──────── Source data ────────

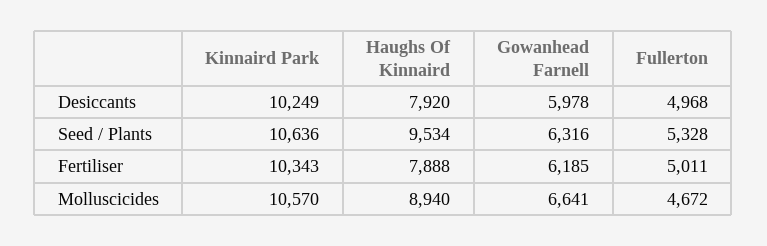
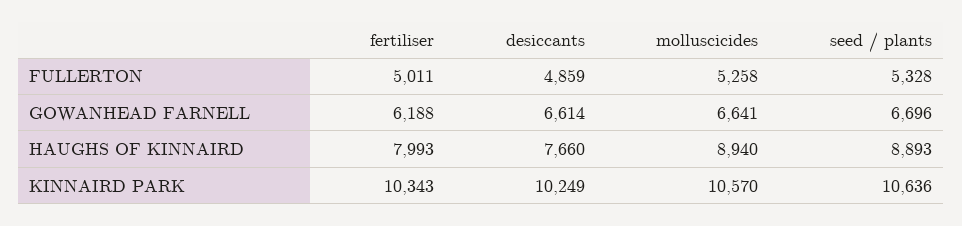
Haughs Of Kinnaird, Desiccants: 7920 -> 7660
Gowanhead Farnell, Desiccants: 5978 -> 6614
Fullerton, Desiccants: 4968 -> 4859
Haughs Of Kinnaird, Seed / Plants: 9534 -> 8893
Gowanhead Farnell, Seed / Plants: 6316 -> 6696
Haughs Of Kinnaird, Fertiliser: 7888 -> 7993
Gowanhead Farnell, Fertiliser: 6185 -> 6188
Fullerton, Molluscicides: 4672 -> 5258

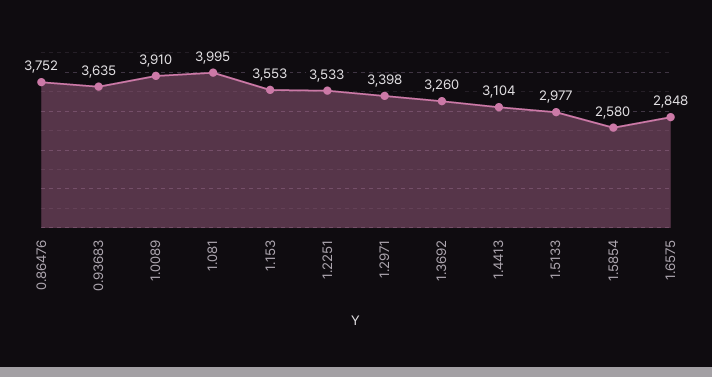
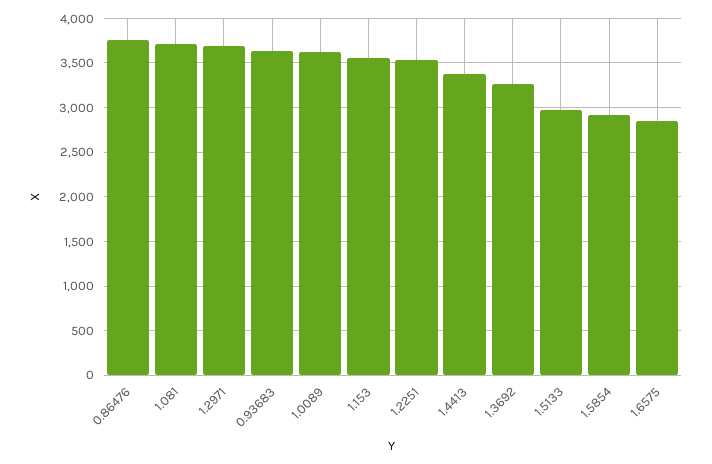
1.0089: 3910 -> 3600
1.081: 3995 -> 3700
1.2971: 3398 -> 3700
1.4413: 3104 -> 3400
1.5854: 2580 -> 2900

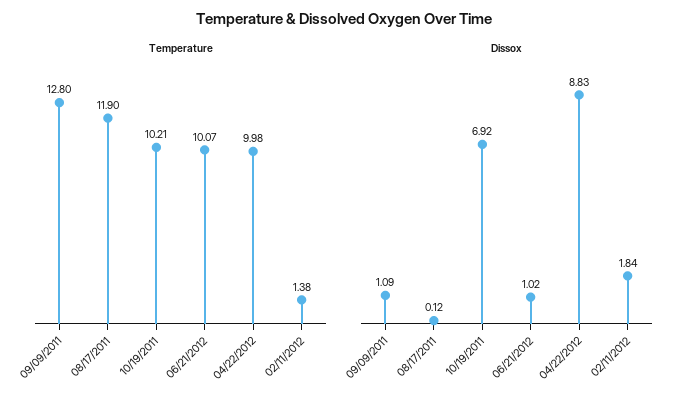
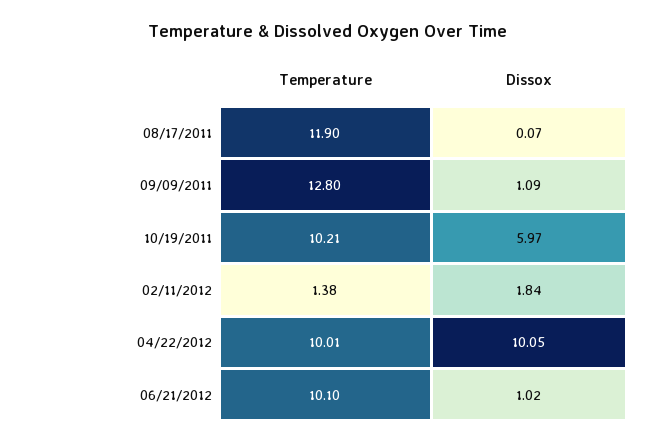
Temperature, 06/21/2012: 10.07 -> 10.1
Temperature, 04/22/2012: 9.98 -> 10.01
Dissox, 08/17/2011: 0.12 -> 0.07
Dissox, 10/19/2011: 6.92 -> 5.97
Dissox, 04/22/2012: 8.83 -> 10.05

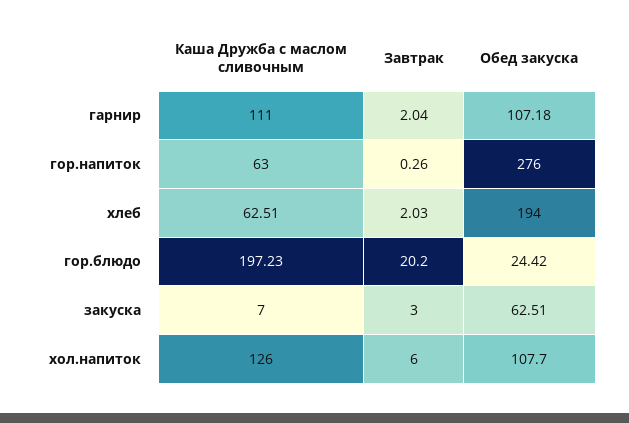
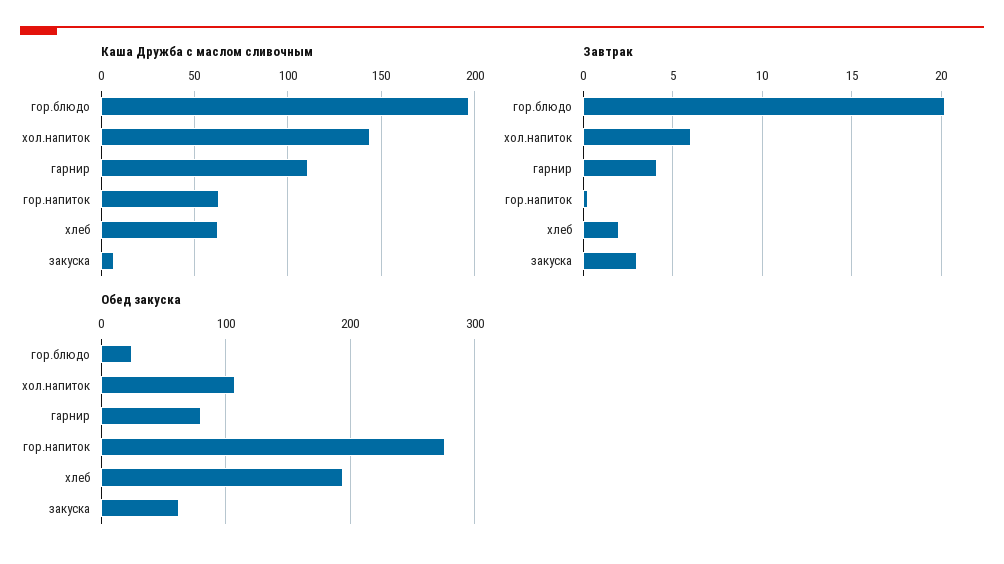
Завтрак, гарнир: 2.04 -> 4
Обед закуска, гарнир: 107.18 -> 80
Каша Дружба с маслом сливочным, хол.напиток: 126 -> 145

────────

* Job item:
Leaving every picture out, return the lines from the one containing "1.5854: 2580 -> 2900" through the last line of the records exactly.

* Written reply:
1.5854: 2580 -> 2900

Temperature, 06/21/2012: 10.07 -> 10.1
Temperature, 04/22/2012: 9.98 -> 10.01
Dissox, 08/17/2011: 0.12 -> 0.07
Dissox, 10/19/2011: 6.92 -> 5.97
Dissox, 04/22/2012: 8.83 -> 10.05

Завтрак, гарнир: 2.04 -> 4
Обед закуска, гарнир: 107.18 -> 80
Каша Дружба с маслом сливочным, хол.напиток: 126 -> 145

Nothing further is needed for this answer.